Bagi saya, pilpres sekarang ini bukan persoalan Jokowi atau Prabowo. Untuk Pak Jokowi saya ada banyak kritik, terutama soal prioritas pembangunan kota Jakarta yang agaknya berorientasi pada yang nampak-nampak.
(Jokowi mode= ON). Saya berikan satu contoh. Untuk pengentasan banjir yang paling vital adalah sodetan kali Ciliwung, karena itu akan mengurangi banyak debit air yang mengguyur Jakarta, dan menyelamatkan lebih banyak pemukiman. Tapi Pak Jokowi memilih waduk pluit. Saya tahu waduk pluit juga amat banyak manfaatnya.
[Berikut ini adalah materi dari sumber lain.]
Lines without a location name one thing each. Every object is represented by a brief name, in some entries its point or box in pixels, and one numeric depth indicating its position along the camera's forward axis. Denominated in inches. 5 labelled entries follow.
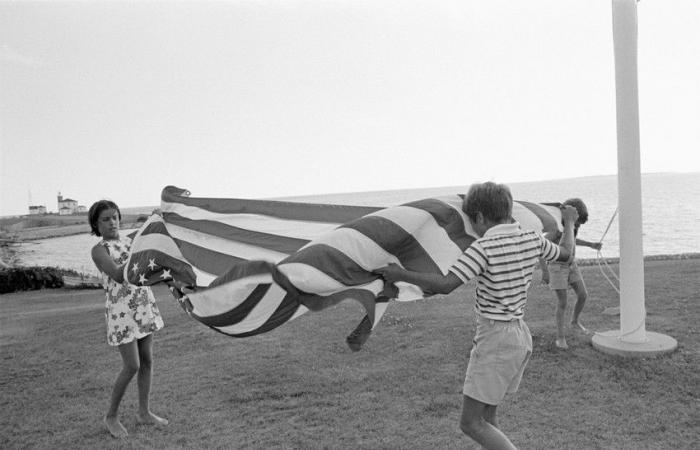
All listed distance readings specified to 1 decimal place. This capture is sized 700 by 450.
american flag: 108.7
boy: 109.6
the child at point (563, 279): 218.5
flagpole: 231.6
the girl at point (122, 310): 170.6
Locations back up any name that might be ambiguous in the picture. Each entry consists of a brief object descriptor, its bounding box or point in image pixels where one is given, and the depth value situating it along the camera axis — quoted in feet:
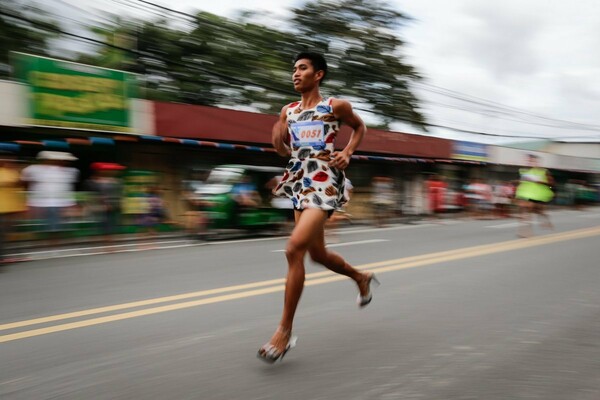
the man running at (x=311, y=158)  10.61
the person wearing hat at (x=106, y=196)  32.63
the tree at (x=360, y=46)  97.35
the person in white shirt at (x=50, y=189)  30.27
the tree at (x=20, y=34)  70.74
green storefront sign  37.17
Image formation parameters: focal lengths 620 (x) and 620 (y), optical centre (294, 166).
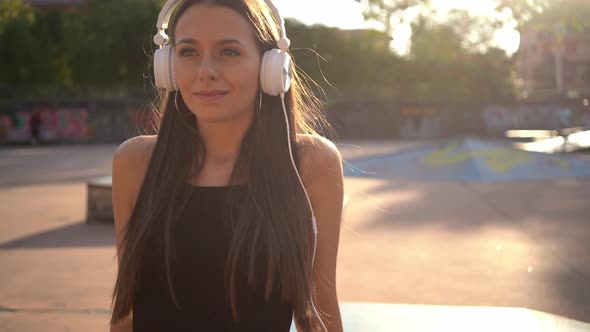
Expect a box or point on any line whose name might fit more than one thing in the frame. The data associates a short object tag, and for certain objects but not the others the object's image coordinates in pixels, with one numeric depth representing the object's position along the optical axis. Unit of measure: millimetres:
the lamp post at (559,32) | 14942
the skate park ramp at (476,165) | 12133
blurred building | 63097
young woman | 1716
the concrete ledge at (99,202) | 7781
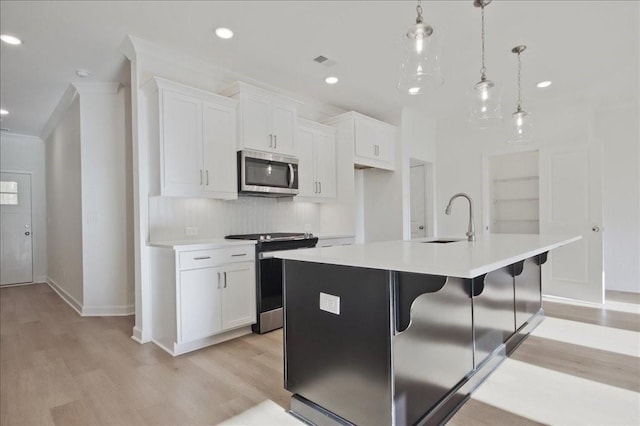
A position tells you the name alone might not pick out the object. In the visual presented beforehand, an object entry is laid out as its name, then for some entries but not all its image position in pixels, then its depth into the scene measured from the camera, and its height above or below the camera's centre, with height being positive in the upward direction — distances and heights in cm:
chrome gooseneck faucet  257 -16
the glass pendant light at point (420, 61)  188 +90
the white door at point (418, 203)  578 +12
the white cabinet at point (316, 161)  417 +66
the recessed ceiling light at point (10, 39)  285 +153
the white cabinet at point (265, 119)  342 +101
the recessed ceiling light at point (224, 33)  282 +155
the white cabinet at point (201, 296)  271 -72
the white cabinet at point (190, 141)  294 +67
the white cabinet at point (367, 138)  445 +100
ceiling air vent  338 +155
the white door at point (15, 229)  579 -25
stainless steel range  320 -66
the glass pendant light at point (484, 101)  253 +86
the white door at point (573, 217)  430 -13
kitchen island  147 -63
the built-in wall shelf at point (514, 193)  582 +27
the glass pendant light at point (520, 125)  319 +81
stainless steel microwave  342 +41
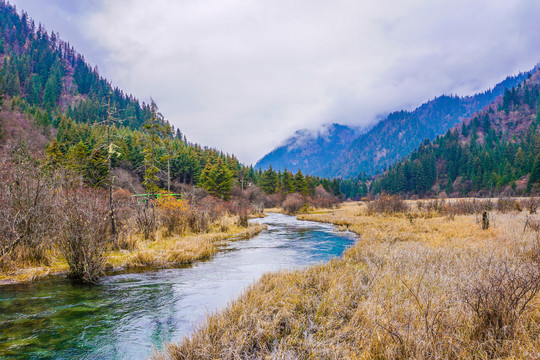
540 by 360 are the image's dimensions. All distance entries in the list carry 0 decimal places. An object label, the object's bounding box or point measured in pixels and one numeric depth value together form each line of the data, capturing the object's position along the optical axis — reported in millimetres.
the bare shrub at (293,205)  54584
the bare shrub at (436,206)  28805
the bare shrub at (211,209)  25594
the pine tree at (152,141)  24875
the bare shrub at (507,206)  24656
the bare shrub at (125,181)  46312
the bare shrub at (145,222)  16300
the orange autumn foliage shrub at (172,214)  18281
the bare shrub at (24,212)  9297
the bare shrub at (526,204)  27069
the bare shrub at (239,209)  26203
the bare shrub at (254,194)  65875
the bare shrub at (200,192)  47706
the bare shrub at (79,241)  8836
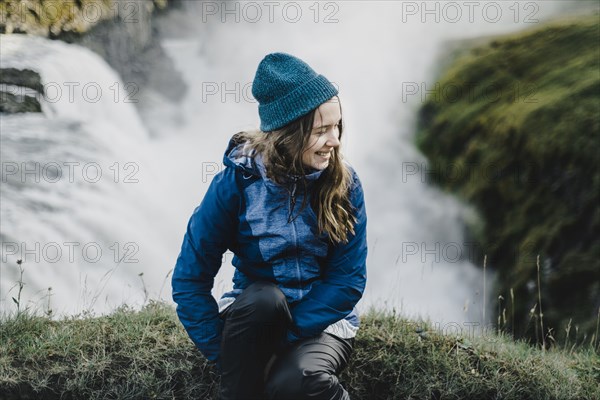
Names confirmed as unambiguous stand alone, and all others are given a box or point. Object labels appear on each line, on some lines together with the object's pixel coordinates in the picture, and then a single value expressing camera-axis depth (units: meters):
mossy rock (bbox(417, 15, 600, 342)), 7.22
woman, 3.00
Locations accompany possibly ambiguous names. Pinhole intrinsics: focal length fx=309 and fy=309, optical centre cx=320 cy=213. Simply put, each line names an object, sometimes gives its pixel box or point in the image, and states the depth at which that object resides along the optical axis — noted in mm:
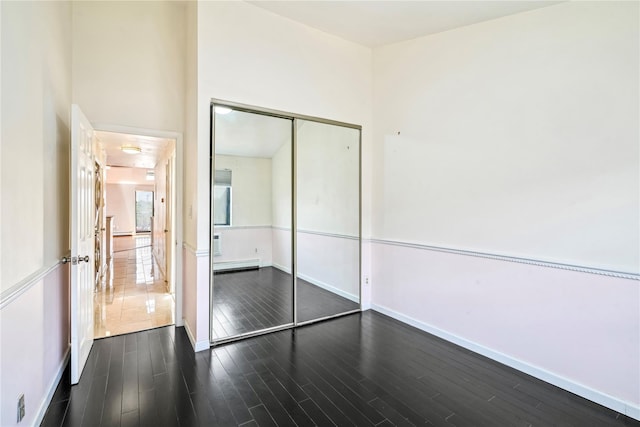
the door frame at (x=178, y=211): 3410
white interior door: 2248
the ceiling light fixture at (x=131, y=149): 4832
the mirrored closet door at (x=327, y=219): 3545
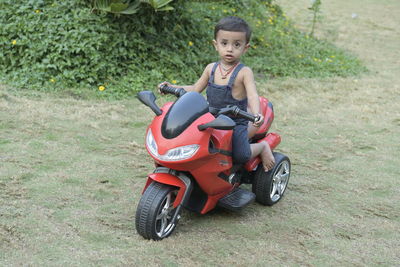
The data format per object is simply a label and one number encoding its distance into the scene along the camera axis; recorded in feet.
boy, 12.04
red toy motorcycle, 10.56
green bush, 21.95
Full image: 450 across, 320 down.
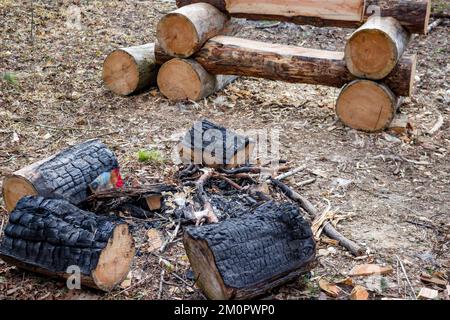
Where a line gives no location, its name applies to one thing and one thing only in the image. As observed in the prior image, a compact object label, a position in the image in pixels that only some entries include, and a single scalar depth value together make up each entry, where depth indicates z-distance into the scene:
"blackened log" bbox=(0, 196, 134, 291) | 3.54
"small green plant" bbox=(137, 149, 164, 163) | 5.32
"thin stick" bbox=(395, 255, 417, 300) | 3.73
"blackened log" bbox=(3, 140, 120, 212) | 4.13
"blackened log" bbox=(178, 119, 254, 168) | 5.05
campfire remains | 3.46
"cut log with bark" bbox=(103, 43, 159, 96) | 6.71
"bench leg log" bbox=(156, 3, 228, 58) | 6.44
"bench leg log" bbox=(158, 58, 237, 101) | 6.64
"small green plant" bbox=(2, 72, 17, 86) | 6.94
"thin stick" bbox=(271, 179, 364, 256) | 4.14
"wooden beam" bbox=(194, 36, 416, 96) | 5.92
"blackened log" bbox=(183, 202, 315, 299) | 3.37
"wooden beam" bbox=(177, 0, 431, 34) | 5.97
Tapi dari sedikit naluri problem solving, saya kok yakin sodetan kali Ciliwung itu lebih menyentuh inti permasalahan.
Dan sebagai manusia tentu saja masih banyak yang bisa dikritisi dari seorang Jokowi.
Tetapi pilpres ini bukanlah memilih yang sempurna.
Saya sangat mendukung perubahan. Perubahan boleh jadi suatu perjudian, tetapi memilih sesuatu yang monoton sungguh berlawanan dengan naluri untuk lebih maju. Bangsa ini sudah dicekam puluhan tahun oleh suatu ideologi kampungan bahwasannya elit atau pejabat adalah pemilik negara ini. Suatu feodalisme terselubung yang jauh lebih memuakkan dari negeri-negeri yang bahkan menganut monarkhy.
Manusia-manusia berseragam tidak ditilang. Manusia berseragam selalu mendapat kursi di gerbong kereta api. Manusia berseragam mendapat perlakuan utama di jalanan. Manusia berseragam mengurus perijinan dengan lebih cepat. Manusia berseragam mengurus uang negara, tapi memikirkan rakyat adalah bagian dari formalitasnya, sejatinya ia memikirkan dirinya sendiri, mobilnya, rumahnya dll.
Manusia berseragam dengan bangga menggunakan plat nomor X 1 XX. Bebas tilang, bebas macet. Inilah negeri yang dicekam mentalitas kampungan.
Memilih Jokowi tidak menjamin semua ini berubah seperti membalik telapak tangan. Tetapi memilih kubu seberang, segala fenomena aneh negeri ini hanya akan abadi.